A creator may get a million views on YouTube or TikTok but still not have any loyalty. In theory, it’s easy to get views if you work the algorithm. You can optimize it in a range of ways, but really getting people to care about you and your content is priceless. That’s true affinity.

It’s more of a balance between views and loyalty versus influence and attention. The real shift is around emerging creators that have outsized influence and loyalty compared to traditional celebrities. Ultimately, viewers feel more loyalty for creators who they’ve watched grow up. 

“In its present iteration, the internet actively decides who will be famous by allocating scarce influence and attention across platforms accordingly.” 

The Next Phase of Creator-Led Commerce

According to Blake, the most controversial creators are translating their loyalty and influence into successful commerce brands, and that’s because they’re the ones starved from the platforms. 

Take the Nelk Boys, a YouTube group. They’re basically a bunch of partiers. Blake describes them as “Barstool meets Jackass.” They don’t make any money from YouTube, and they’re honest about that. Instead, they make their money through merch and limited drops, recently launching their own hard seltzer brand. Fans were camping out at stores just to grab a 6-pack. 

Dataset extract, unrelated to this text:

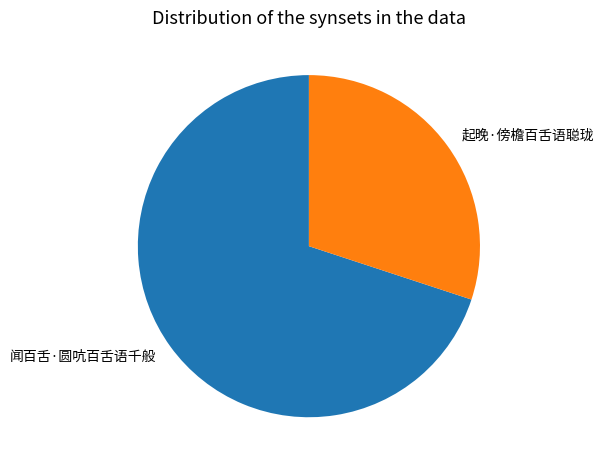

Is it true that 起晚·傍檐百舌语聪珑 is 42% of the pie?

False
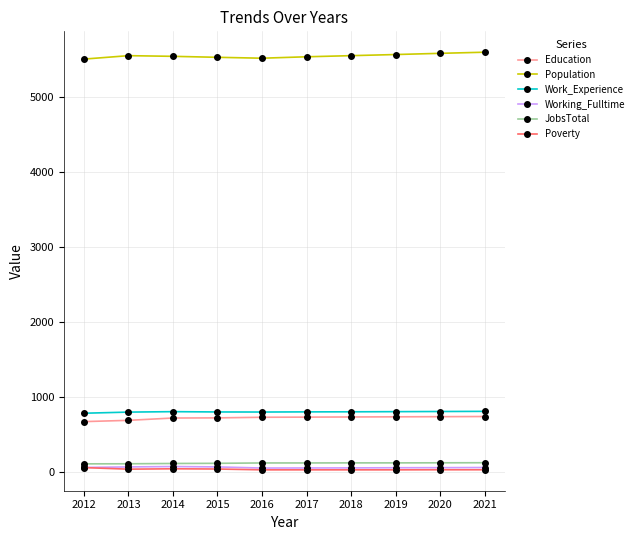

What is the sum of the Population values at 2017 and 2013?

11095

There’s also a growing cohort of impressive beauty creators who are launching their own palettes and brushes, which is a natural extension of their brands. Finally, Blake points out that Barstool might still be the most complete example of a successful creator-led commerce brand in recent memory. They know their audience, and they know how to evolve with the times. 

The next phase of creator-led commerce revolves around this dual ability to deeply understand one’s target audience while also knowing how to adapt, analyze data, and learn on the fly.